- [Source text]

Palmer says his Trumpet of Patriots party will deliver “common sense solutions” for Australia.

We worry however, that yet another minor party on the ballot papers will simply dilute the non-major party vote. We suggest that Palmer talk more with the alternatives such as One Nation, Katter Party and Family first and maybe do some deals to maximise the effect of the non-major party vote.

Palmer has already tried and failed to do a $10 million deal with One Nation, in addition to a $500k donation to Pauline Hanson’s defamation fight with WA Senator Mehreen Faruqi. It’s a tough call for a well-established minor party like One Nation to give away its identity.

Running yet another minor party is also a tough call in a political system rigged towards the major parties, with the Greens and Teals dominating inner-city electorates and directing preferences mostly towards Labor. Perhaps the focus need to be on the Senate, to return Malcolm Roberts and Gerard Rennick plus two or three other like-minded individuals.

Palmer announced on Wednesday that he had joined Trumpet of Patriots which was reportedly first registered with the AEC in 2011, after his attempts to re-register the United Australia Party in time for the upcoming federal election failed.

- [Source excerpt]
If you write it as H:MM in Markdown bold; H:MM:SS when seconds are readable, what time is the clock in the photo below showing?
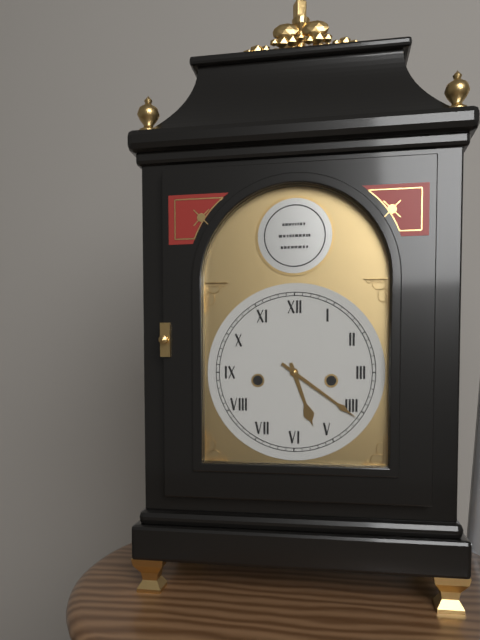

- [Your tasks]
1. Answer these from the piece on Palmer's Trumpet of Patriots party:
(a) What was the dollar amount of the deal Palmer tried and failed to make with One Nation?
(b) Which two people does the piece suggest returning to the Senate?
(c) In what year was Trumpet of Patriots reportedly first registered with the AEC?
2. Carry on the piece about Palmer's Trumpet of Patriots party from its final sentence.

- [Results]
1.
(a) $10 million
(b) Malcolm Roberts and Gerard Rennick
(c) 2011

2.
Palmer told Paul Murray of Sky News that the driving force for his new political endeavour was seeing President Trump’s “tremendous victory” in the United States, as well as revelations from Elon Musk’s review into government expenditure.

Great sentiment, we say, but one that Uniparty leaders Albanese and Dutton would see as terribly distasteful. Oh sure, Dutton will do some cuts, but he and his handlers basically want “the system” to remain intact.

Mr Palmer says the nearly four trillion dollars of government expenditure being wasted in the US every year, is reflected in in Australia too. “We’ve got to change this country and we’ve got to cut back on government expense.”

Palmer also has personally experienced sabotage by the entrenched green-indigenous lobby as represented by the dizzy-headed inner-Sydney MP Tanya Plibersek, who in 2023 as Environment Minister blocked his proposed new Central Queensland Coal Mine based on bogus claims that it would damage the Great Barrier Reef and groundwater. The proposed mine site in the Galilee Basin is more than 480km from the coast.

Palmer suggests cuts to foreign aid program in order to boost spending on welfare programs, stating there are 3.7 million Australian households struggling with food security, and the government needed to “make sure we can feed all of those people”.

“It’s a real disgrace that the government’s given 600 million dollars to the PNG government to have a football team yet we’ve got hungry Australians. You know Albo only gives one million dollars a year to Food Bank for food relief. That’s just inadequate,” he said.

Palmer says there needs to be a review of spending and experts with experience in government need to be appointed to figure out how things could be run “better and cheaper”.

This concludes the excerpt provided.